Hábitos que não passam

VASCO PULIDO VALENTE Público 15/11/2015

As relações entre o Ocidente e o islão deviam ser mínimas e estritamente materiais: petróleo por tecnologia – e acabou.
Na sexta-feira um ataque militar terrorista em Paris fez mais de 120 mortos. Alguns jihadistas gritaram às vítimas que o massacre era “pela Síria”. Não esqueçamos que a Síria foi uma colónia francesa entre 1919 e 1941, quando a Inglaterra expulsou as tropas de Pétain, para grande indignação do general de Gaulle e desgosto do Império. Durante todo o século XIX e grande parte do século XX, as potências nunca deixaram de se guerrear pelo domínio do Mediterrâneo oriental e da longa costa da África do Norte: a Inglaterra, a França, a Espanha, a Alemanha e, depois de 1945, a própria América. Churchill começou a sua carreira numa carga de cavalaria em Obdurman e Georges W. Bush acabou a dele no Iraque. Pelo meio, a França perdeu o Egipto e o Sudão e ganhou a Tunísia, a Argélia e uma considerável parte de Marrocos.

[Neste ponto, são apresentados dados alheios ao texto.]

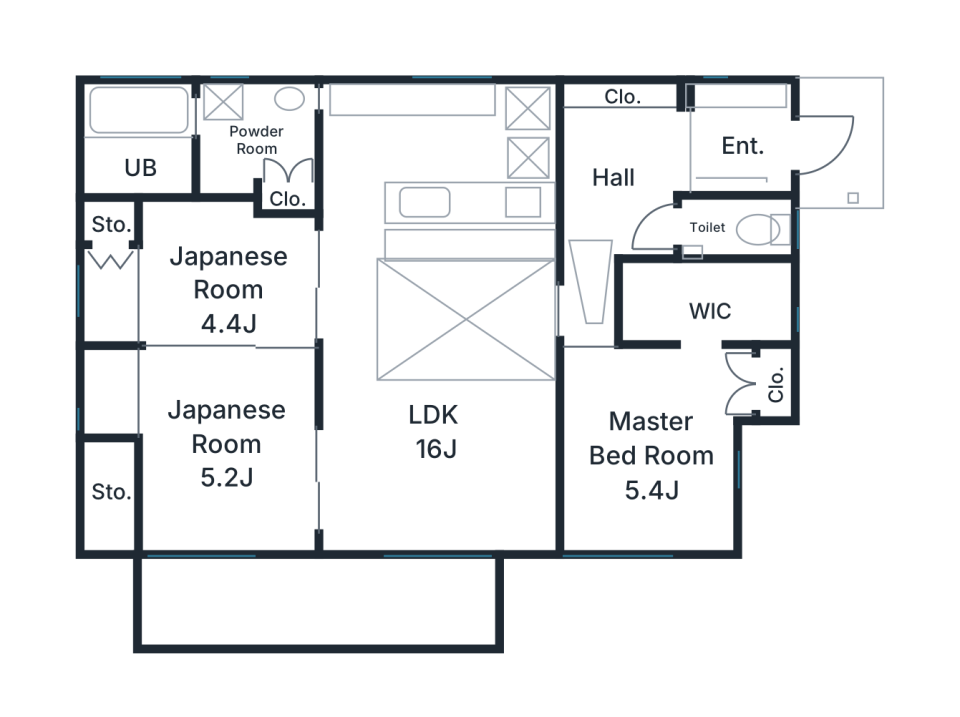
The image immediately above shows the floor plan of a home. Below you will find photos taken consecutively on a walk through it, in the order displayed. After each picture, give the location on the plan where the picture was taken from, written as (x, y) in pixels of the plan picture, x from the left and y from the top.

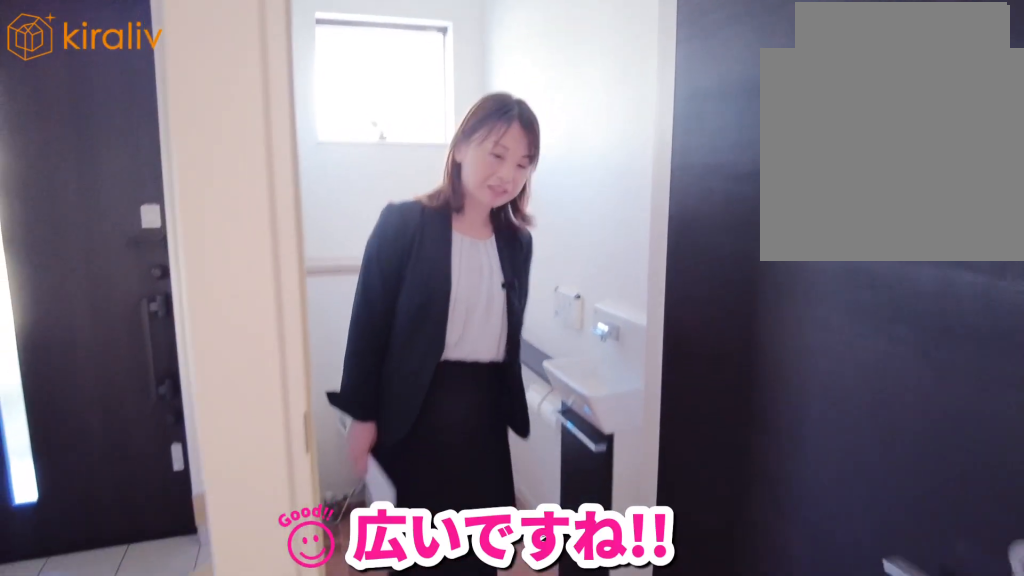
(696, 241)
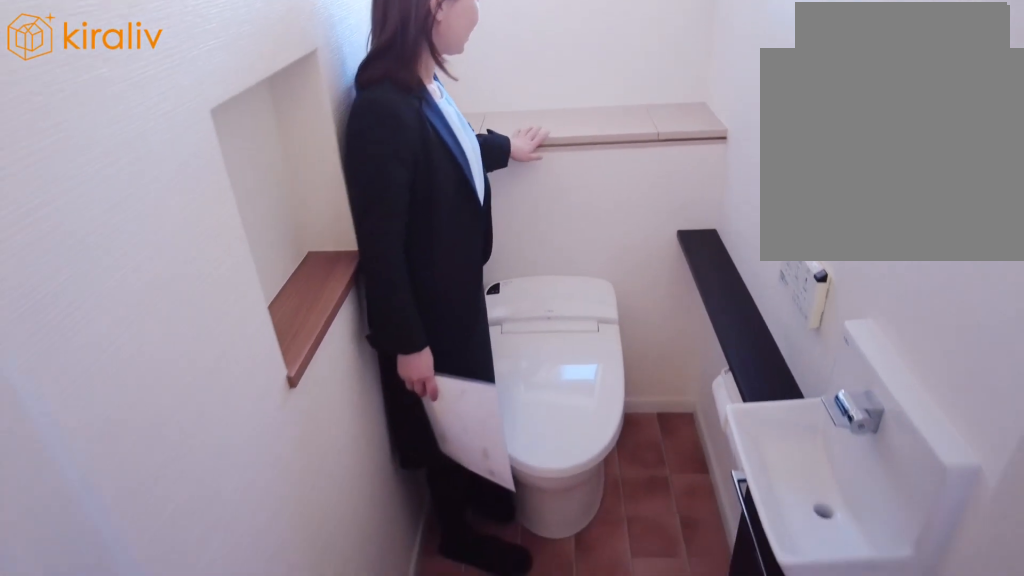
(671, 243)
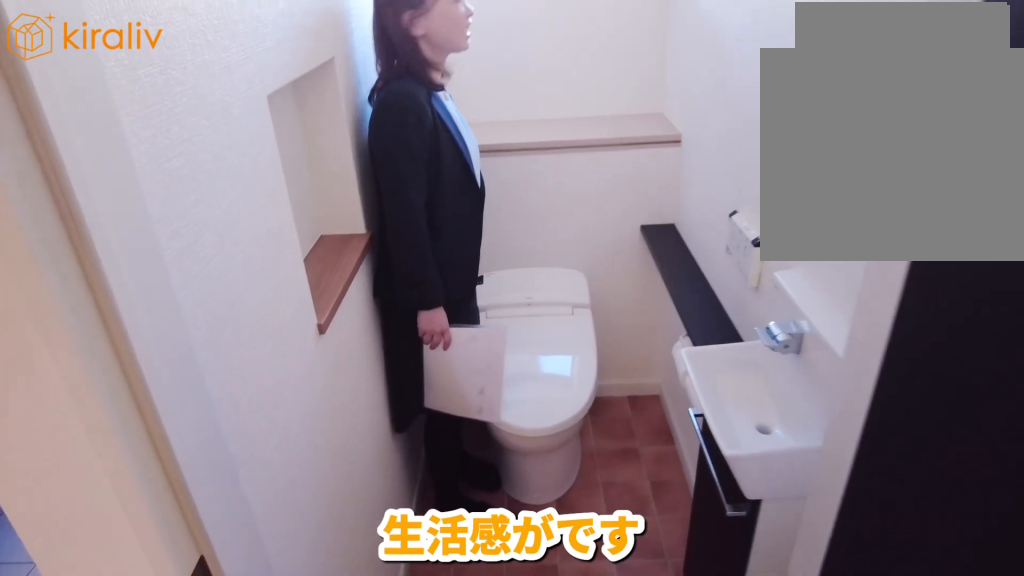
(669, 239)
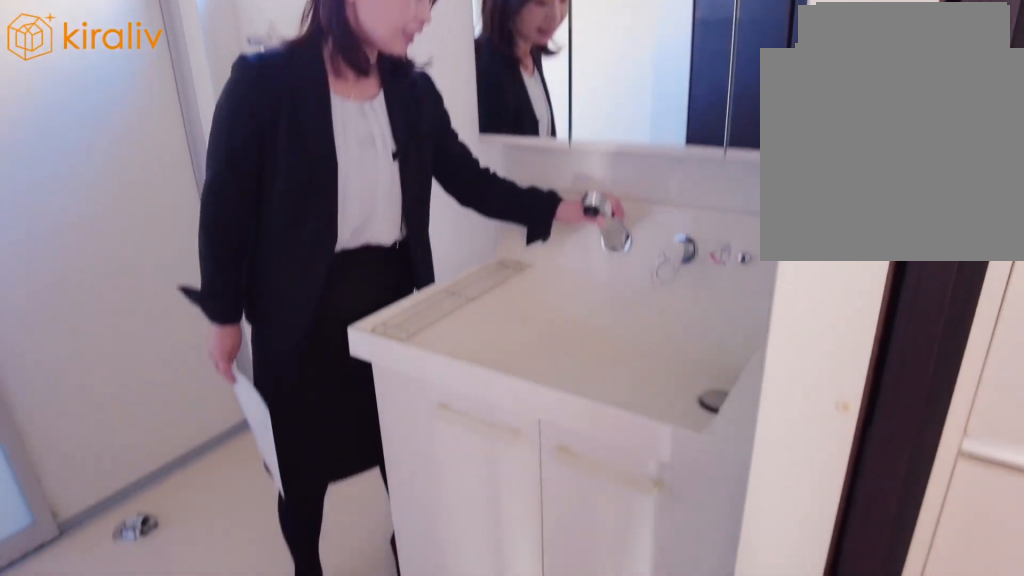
(257, 162)
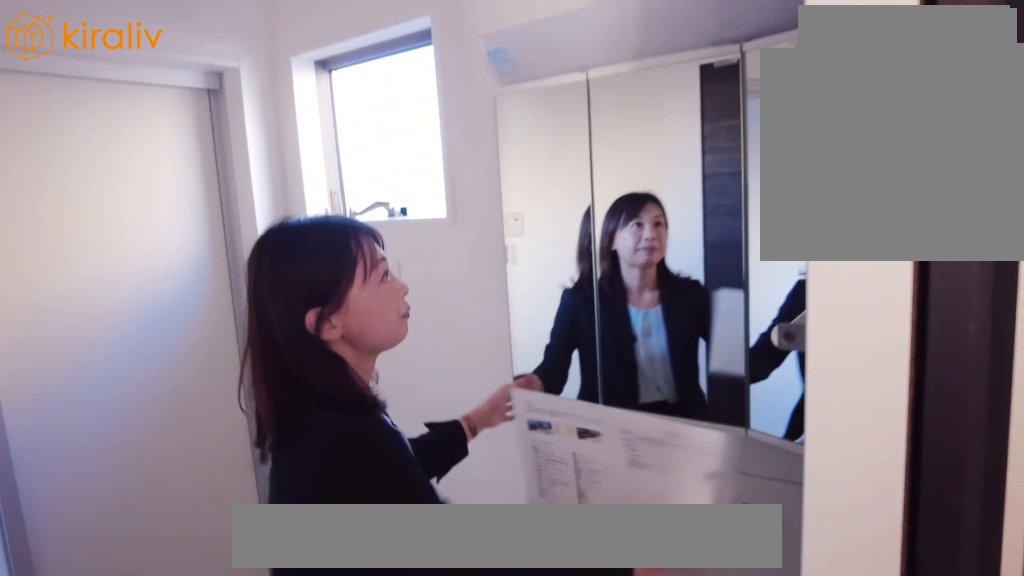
(245, 166)
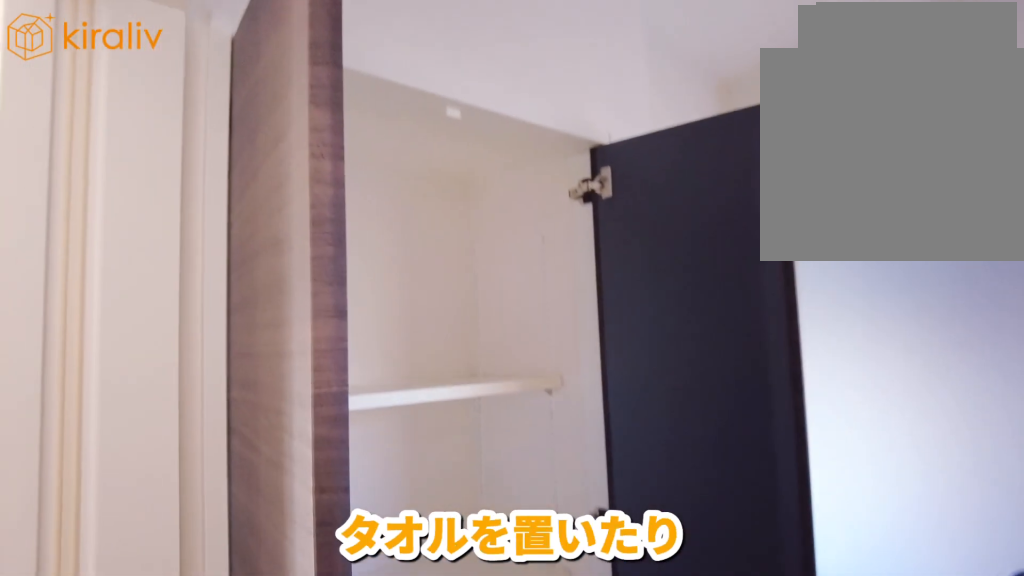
(217, 170)
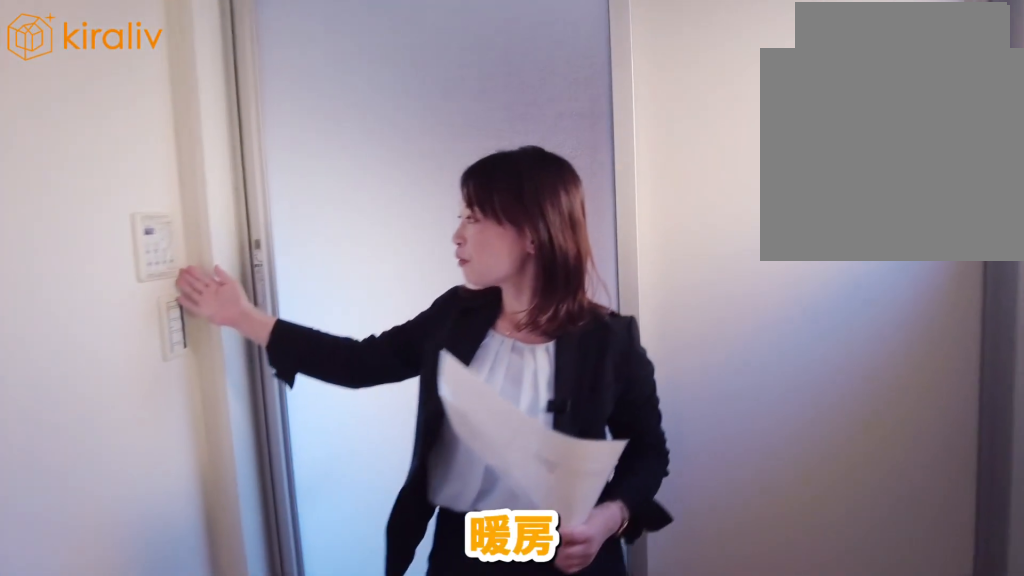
(196, 164)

O Ocidente, por razões que variaram com a época e o país, sempre se achou dono da África do Norte e do Médio Oriente. A impotência de Istambul tornava o imenso território do Império Otomano em terra de ninguém e de toda a gente, que os diplomatas da “civilização” dividiam e redividiam a régua e esquadro. Mesmo a Rússia perdeu a sua única guerra – na Crimeia, com a França e a Inglaterra – por causa de uma querela com a Igreja Católica em Jerusalém. O canal de Suez, caminho para a “jóia da coroa” e para o Oriente, e a seguir o petróleo prolongaram até hoje o longo envolvimento da Europa e da América em questões que não lhes diziam respeito. Nem a descolonização, que provocou na Argélia barbaridades sem nome, mudou muito as coisas. Sobretudo para a França que se continua a considerar tutora e protectora das suas velhas colónias.
A situação do Norte de África e do Médio Oriente é agora uma situação de guerra religiosa entre sunitas e xiitas (e as várias seitas de cada lado) e também, em certos países, de guerra entre islamitas e secularistas. Não ocorreria a nenhum estrangeiro de senso intervir neste caldeirão, como não ocorreria a um budista, por muita força e apetite que tivesse, intervir na “Guerra dos 30 Anos”. Mas nem o Ocidente nem a Rússia hesitaram um segundo em tomar partido pela palavra e pela bomba na região inteira. Julgavam que nenhum muçulmano se atreveria a transportar as suas sujas questões para o continente da liberdade e da tolerância. Um erro primário. Desde o primeiro momento que os designaram como fautores de qualquer desgraça em que metiam o nariz. As relações entre o Ocidente e o islão deviam ser mínimas e estritamente materiais: petróleo por tecnologia – e acabou. Fora isso, o terrorismo vai continuar e aumentar, quer a “grande” França queira, quer não.